▶ **Dataset**
────────
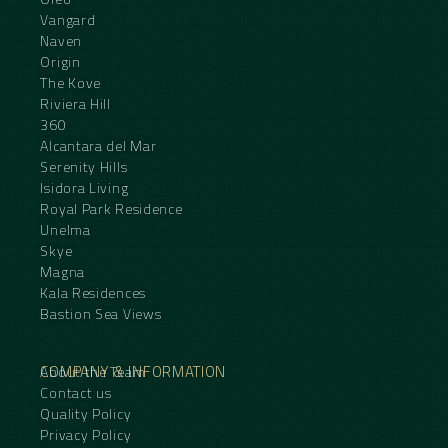
Vangard
Naven
Origin
The Kove
Riviera Hill
360
Alcantara del Mar
Serenity Hills
Isidora Living
Royal Park Residence
Unelma
Skye
Magna
Kala Residences
Bastion Sea Views
COMPANY & INFORMATION
About the Team
Contact us
Quality Policy
Privacy Policy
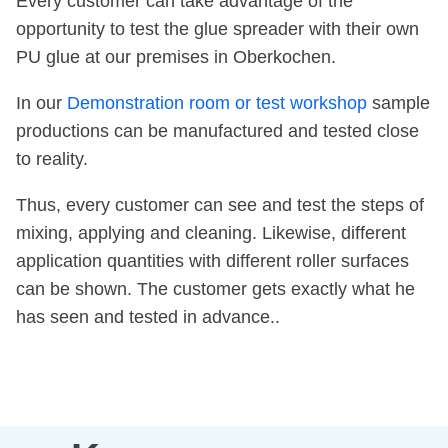
Every customer can take advantage of the
opportunity to test the glue spreader with their own
PU glue at our premises in Oberkochen.
In our
Demonstration room or test workshop
sample
productions can be manufactured and tested close
to reality.
Thus, every customer can see and test the steps of
mixing, applying and cleaning. Likewise, different
application quantities with different roller surfaces
can be shown. The customer gets exactly what he
has seen and tested in advance..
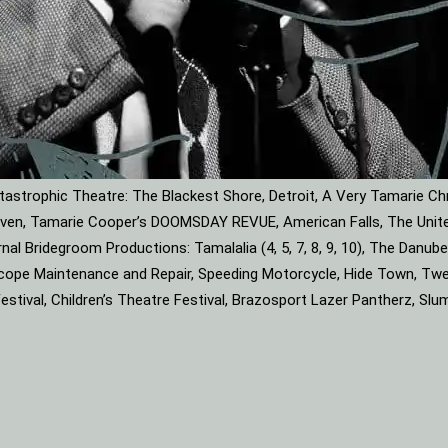
astrophic Theatre: The Blackest Shore, Detroit, A Very Tamarie Ch
leaven, Tamarie Cooper’s DOOMSDAY REVUE, American Falls, The Unite
rnal Bridegroom Productions: Tamalalia (4, 5, 7, 8, 9, 10), The Dan
roscope Maintenance and Repair, Speeding Motorcycle, Hide Town, Tw
tival, Children’s Theatre Festival, Brazosport Lazer Pantherz, Slu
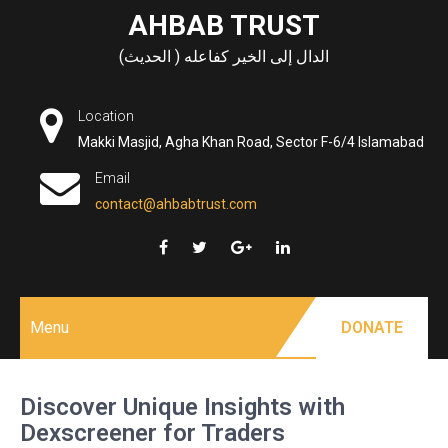
Skip
AHBAB TRUST
to
الدال إلى الخير كفاعله ( الحديث)
content
Location
Makki Masjid, Agha Khan Road, Sector F-6/4 Islamabad
Email
contact@ahbabtrust.com
Menu
DONATE
Discover Unique Insights with
Dexscreener for Traders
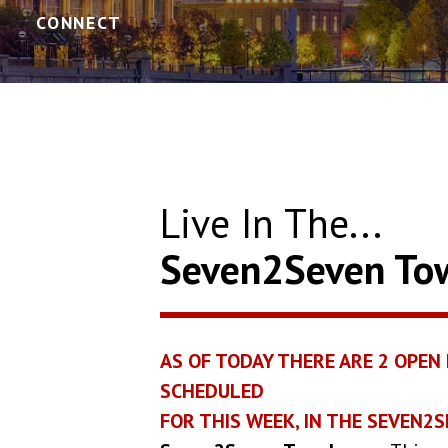
CONNECT
Live In The...
Seven2Seven T
AS OF TODAY THERE ARE
2
OPEN 
SCHEDULED
FOR THIS WEEK, IN THE SEVEN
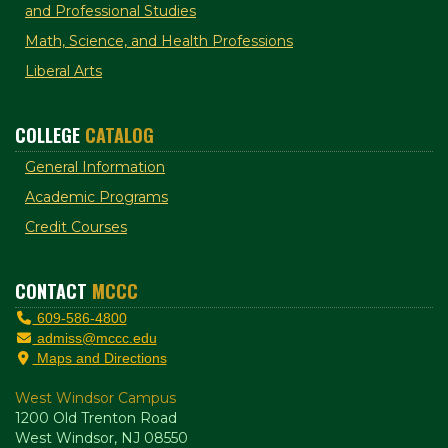
and Professional Studies
Math, Science, and Health Professions
Liberal Arts
COLLEGE
CATALOG
General Information
Academic Programs
Credit Courses
CONTACT
MCCC
609-586-4800
admiss@mccc.edu
Maps and Directions
West Windsor Campus
1200 Old Trenton Road
West Windsor, NJ 08550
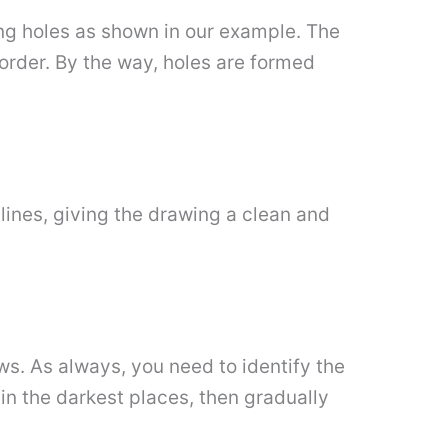
ding holes as shown in our example. The
 order. By the way, holes are formed
lines, giving the drawing a clean and
s. As always, you need to identify the
 in the darkest places, then gradually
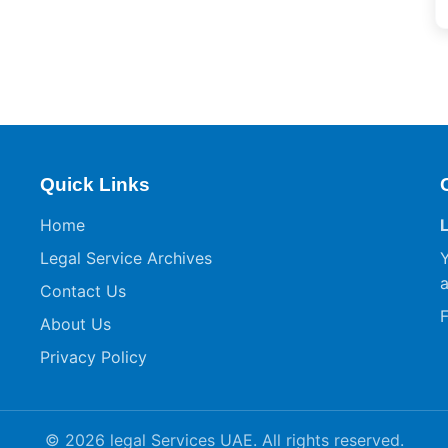
Quick Links
Home
Legal Service Archives
Y
a
Contact Us
F
About Us
Privacy Policy
© 2026 legal Services UAE. All rights reserved.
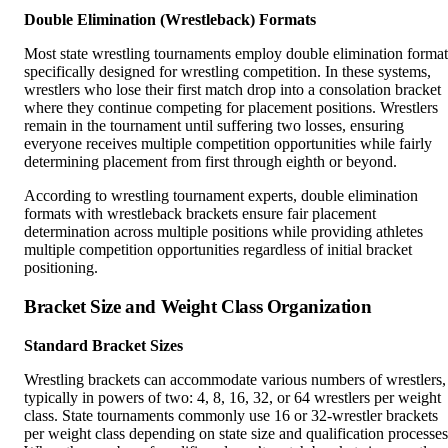
Double Elimination (Wrestleback) Formats
Most state wrestling tournaments employ double elimination format
specifically designed for wrestling competition. In these systems,
wrestlers who lose their first match drop into a consolation bracket
where they continue competing for placement positions. Wrestlers
remain in the tournament until suffering two losses, ensuring
everyone receives multiple competition opportunities while fairly
determining placement from first through eighth or beyond.
According to wrestling tournament experts, double elimination
formats with wrestleback brackets ensure fair placement
determination across multiple positions while providing athletes
multiple competition opportunities regardless of initial bracket
positioning.
Bracket Size and Weight Class Organization
Standard Bracket Sizes
Wrestling brackets can accommodate various numbers of wrestlers,
typically in powers of two: 4, 8, 16, 32, or 64 wrestlers per weight
class. State tournaments commonly use 16 or 32-wrestler brackets
per weight class depending on state size and qualification processes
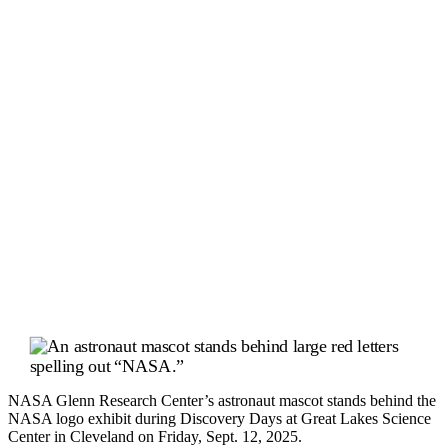
NASA Glenn Research Center’s astronaut mascot stands behind the
NASA logo exhibit during Discovery Days at Great Lakes Science
Center in Cleveland on Friday, Sept. 12, 2025.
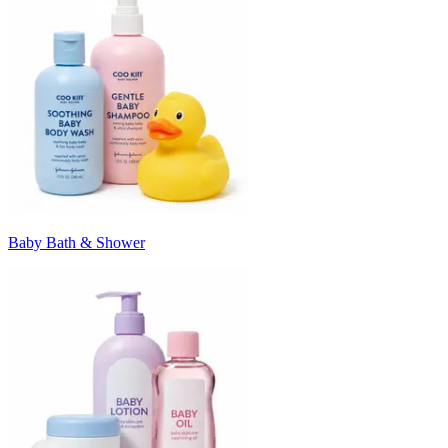
Baby Bath & Shower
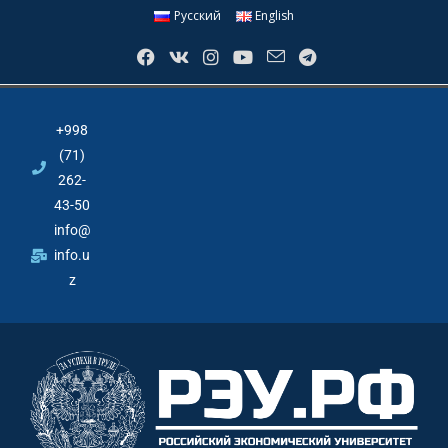
Русский
English
+998
(71)
262-
43-50
info@
info.u
z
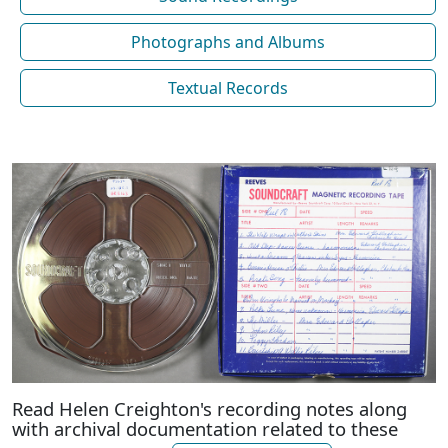
Photographs and Albums
Textual Records
Read Helen Creighton's recording notes along
with archival documentation related to these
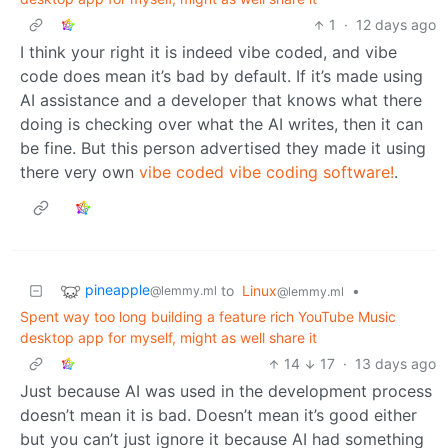
1
·
12 days ago
I think your right it is indeed vibe coded, and vibe
code does mean it’s bad by default. If it’s made using
AI assistance and a developer that knows what there
doing is checking over what the AI writes, then it can
be fine. But this person advertised they made it using
there very own
vibe coded vibe coding software!
.
pineapple
to
Linux
•
@lemmy.ml
@lemmy.ml
Spent way too long building a feature rich YouTube Music
desktop app for myself, might as well share it
14
17
·
13 days ago
Just because AI was used in the development process
doesn’t mean it is bad. Doesn’t mean it’s good either
but you can’t just ignore it because AI had something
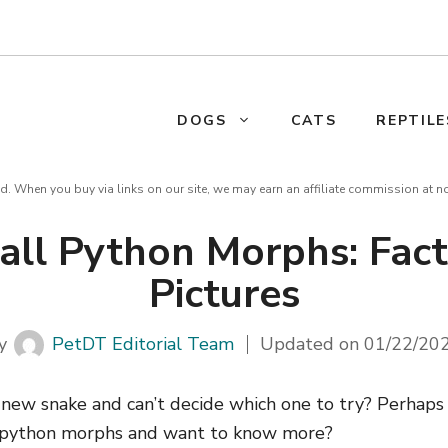
DOGS
CATS
REPTILE
d. When you buy via links on our site, we may earn an affiliate commission at n
Ball Python Morphs: Fac
Pictures
y
PetDT Editorial Team
Updated on
01/22/20
a new snake and can’t decide which one to try? Perhap
l python morphs and want to know more?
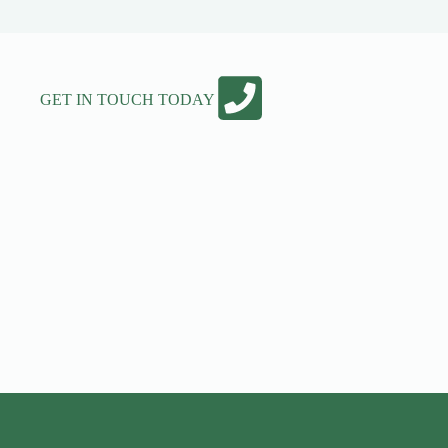
GET IN TOUCH TODAY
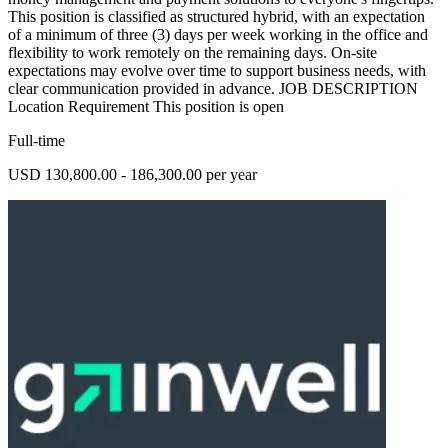
This position is classified as structured hybrid, with an expectation
of a minimum of three (3) days per week working in the office and
flexibility to work remotely on the remaining days. On-site
expectations may evolve over time to support business needs, with
clear communication provided in advance. JOB DESCRIPTION
Location Requirement This position is open
Full-time
USD 130,800.00 - 186,300.00 per year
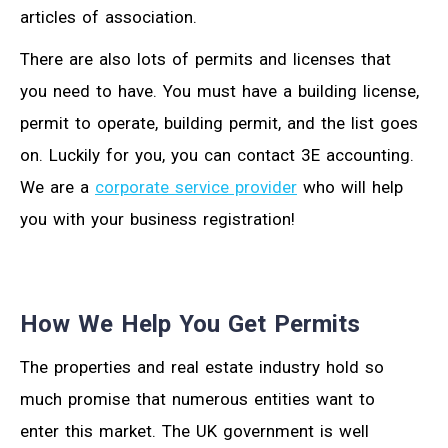
articles of association.
There are also lots of permits and licenses that
you need to have. You must have a building license,
permit to operate, building permit, and the list goes
on. Luckily for you, you can contact 3E accounting.
We are a
corporate service provider
who will help
you with your business registration!
How We Help You Get Permits
The properties and real estate industry hold so
much promise that numerous entities want to
enter this market. The UK government is well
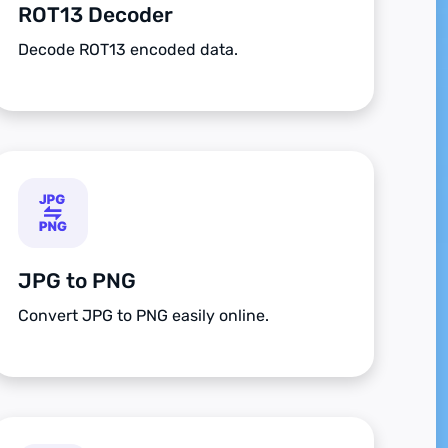
ROT13 Decoder
Decode ROT13 encoded data.
JPG to PNG
Convert JPG to PNG easily online.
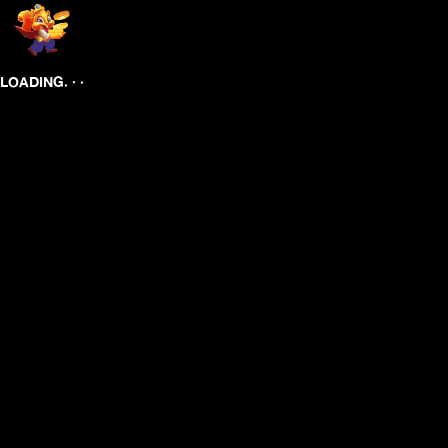
.
.
.
LOADING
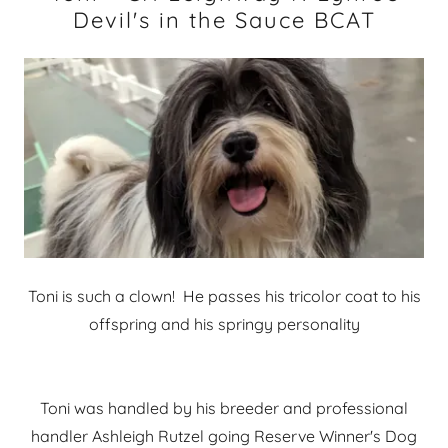
Devil's in the Sauce BCAT
Toni is such a clown! He passes his tricolor coat to his
offspring and his springy personality
Toni was handled by his breeder and professional
handler Ashleigh Rutzel going Reserve Winner's Dog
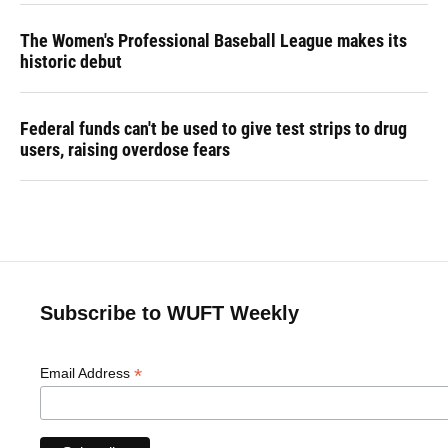
The Women's Professional Baseball League makes its
historic debut
Federal funds can't be used to give test strips to drug
users, raising overdose fears
Subscribe to WUFT Weekly
*
Email Address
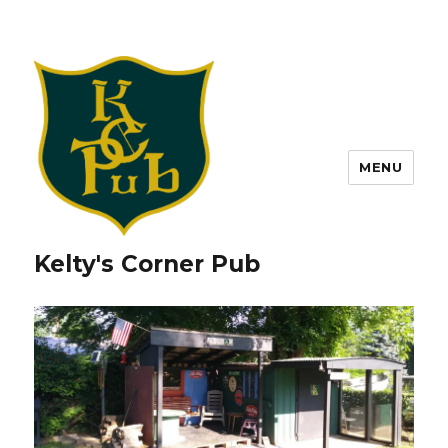
MENU
Kelty's Corner Pub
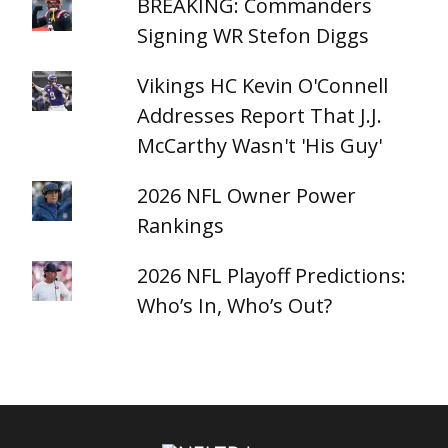
BREAKING: Commanders
Signing WR Stefon Diggs
Vikings HC Kevin O'Connell
Addresses Report That J.J.
McCarthy Wasn't 'His Guy'
2026 NFL Owner Power
Rankings
2026 NFL Playoff Predictions:
Who’s In, Who’s Out?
────────
▶ **Problem requirements**
When you repeat the lines above, keep them exact and leave out each image they contain.

▶ **Task output**
Vangard
Naven
Origin
The Kove
Riviera Hill
360
Alcantara del Mar
Serenity Hills
Isidora Living
Royal Park Residence
Unelma
Skye
Magna
Kala Residences
Bastion Sea Views
COMPANY & INFORMATION
About the Team
Contact us
Quality Policy
Privacy Policy
Every customer can take advantage of the
opportunity to test the glue spreader with their own
PU glue at our premises in Oberkochen.
In our
Demonstration room or test workshop
sample
productions can be manufactured and tested close
to reality.
Thus, every customer can see and test the steps of
mixing, applying and cleaning. Likewise, different
application quantities with different roller surfaces
can be shown. The customer gets exactly what he
has seen and tested in advance..
astrophic Theatre: The Blackest Shore, Detroit, A Very Tamarie Ch
leaven, Tamarie Cooper’s DOOMSDAY REVUE, American Falls, The Unite
rnal Bridegroom Productions: Tamalalia (4, 5, 7, 8, 9, 10), The Dan
roscope Maintenance and Repair, Speeding Motorcycle, Hide Town, Tw
tival, Children’s Theatre Festival, Brazosport Lazer Pantherz, Slu
Skip
AHBAB TRUST
to
الدال إلى الخير كفاعله ( الحديث)
content
Location
Makki Masjid, Agha Khan Road, Sector F-6/4 Islamabad
Email
contact@ahbabtrust.com
Menu
DONATE
Discover Unique Insights with
Dexscreener for Traders
CONNECT
Live In The...
Seven2Seven T
AS OF TODAY THERE ARE
2
OPEN 
SCHEDULED
FOR THIS WEEK, IN THE SEVEN
and Professional Studies
Math, Science, and Health Professions
Liberal Arts
COLLEGE
CATALOG
General Information
Academic Programs
Credit Courses
CONTACT
MCCC
609-586-4800
admiss@mccc.edu
Maps and Directions
West Windsor Campus
1200 Old Trenton Road
West Windsor, NJ 08550
ding holes as shown in our example. The
 order. By the way, holes are formed
lines, giving the drawing a clean and
s. As always, you need to identify the
 in the darkest places, then gradually
Quick Links
Home
Legal Service Archives
Y
a
Contact Us
F
About Us
Privacy Policy
© 2026 legal Services UAE. All rights reserved.
Double Elimination (Wrestleback) Formats
Most state wrestling tournaments employ double elimination format
specifically designed for wrestling competition. In these systems,
wrestlers who lose their first match drop into a consolation bracket
where they continue competing for placement positions. Wrestlers
remain in the tournament until suffering two losses, ensuring
everyone receives multiple competition opportunities while fairly
determining placement from first through eighth or beyond.
According to wrestling tournament experts, double elimination
formats with wrestleback brackets ensure fair placement
determination across multiple positions while providing athletes
multiple competition opportunities regardless of initial bracket
positioning.
Bracket Size and Weight Class Organization
Standard Bracket Sizes
Wrestling brackets can accommodate various numbers of wrestlers,
typically in powers of two: 4, 8, 16, 32, or 64 wrestlers per weight
class. State tournaments commonly use 16 or 32-wrestler brackets
per weight class depending on state size and qualification processes
NASA Glenn Research Center’s astronaut mascot stands behind the
NASA logo exhibit during Discovery Days at Great Lakes Science
Center in Cleveland on Friday, Sept. 12, 2025.
Baby Bath & Shower
Русский
English
+998
(71)
262-
43-50
info@
info.u
z
Photographs and Albums
Textual Records
Read Helen Creighton's recording notes along
with archival documentation related to these
1
·
12 days ago
I think your right it is indeed vibe coded, and vibe
code does mean it’s bad by default. If it’s made using
AI assistance and a developer that knows what there
doing is checking over what the AI writes, then it can
be fine. But this person advertised they made it using
there very own
vibe coded vibe coding software!
.
pineapple
to
Linux
•
@lemmy.ml
@lemmy.ml
Spent way too long building a feature rich YouTube Music
desktop app for myself, might as well share it
14
17
·
13 days ago
Just because AI was used in the development process
doesn’t mean it is bad. Doesn’t mean it’s good either
but you can’t just ignore it because AI had something
DOGS
CATS
REPTILE
d. When you buy via links on our site, we may earn an affiliate commission at n
Ball Python Morphs: Fac
Pictures
y
PetDT Editorial Team
Updated on
01/22/20
a new snake and can’t decide which one to try? Perhap
l python morphs and want to know more?
GET IN TOUCH TODAY
This position is classified as structured hybrid, with an expectation
of a minimum of three (3) days per week working in the office and
flexibility to work remotely on the remaining days. On-site
expectations may evolve over time to support business needs, with
clear communication provided in advance. JOB DESCRIPTION
Location Requirement This position is open
Full-time
USD 130,800.00 - 186,300.00 per year
articles of association.
There are also lots of permits and licenses that
you need to have. You must have a building license,
permit to operate, building permit, and the list goes
on. Luckily for you, you can contact 3E accounting.
We are a
corporate service provider
who will help
you with your business registration!
How We Help You Get Permits
The properties and real estate industry hold so
much promise that numerous entities want to
enter this market. The UK government is well
ROT13 Decoder
Decode ROT13 encoded data.
JPG to PNG
Convert JPG to PNG easily online.
.
.
.
LOADING
Devil's in the Sauce BCAT
Toni is such a clown! He passes his tricolor coat to his
offspring and his springy personality
Toni was handled by his breeder and professional
handler Ashleigh Rutzel going Reserve Winner's Dog
The Women's Professional Baseball League makes its
historic debut
Federal funds can't be used to give test strips to drug
users, raising overdose fears
Subscribe to WUFT Weekly
*
Email Address
MENU
Kelty's Corner Pub
BREAKING: Commanders
Signing WR Stefon Diggs
Vikings HC Kevin O'Connell
Addresses Report That J.J.
McCarthy Wasn't 'His Guy'
2026 NFL Owner Power
Rankings
2026 NFL Playoff Predictions:
Who’s In, Who’s Out?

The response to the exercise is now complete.